## AIM OF THE TASK:
Each line from the first entry to the line with "<h2>Description</h2>", both included, is to be returned unchanged, with any pictures dropped.

Data excerpts
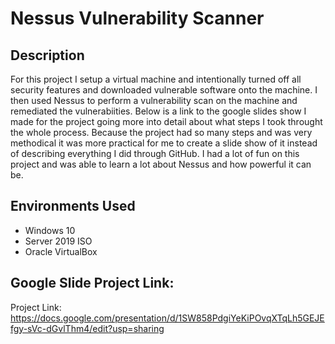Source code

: <h1>Nessus Vulnerability Scanner</h1>

<h2>Description</h2>
For this project I setup a virtual machine and intentionally turned off all security features and downloaded vulnerable software onto the machine. I then used Nessus to perform a vulnerability scan on the machine and remediated the vulnerabiities. Below is a link to the google slides show I made for the project going more into detail about what steps I took throught the whole process. Because the project had so many steps and was very methodical it was more practical for me to create a slide show of it instead of describing everything I did through GitHub. I had a lot of fun on this project and was able to learn a lot about Nessus and how powerful it can be. <br />

<h2>Environments Used</h2>

- Windows 10
- Server 2019 ISO
- Oracle VirtualBox

<h2>Google Slide Project Link:</h2>

Project Link: https://docs.google.com/presentation/d/1SW858PdgiYeKiPOvqXTqLh5GEJEfgy-sVc-dGvlThm4/edit?usp=sharing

## SOLUTION TO THE PROBLEM:
Source code

: <h1>Nessus Vulnerability Scanner</h1>

<h2>Description</h2>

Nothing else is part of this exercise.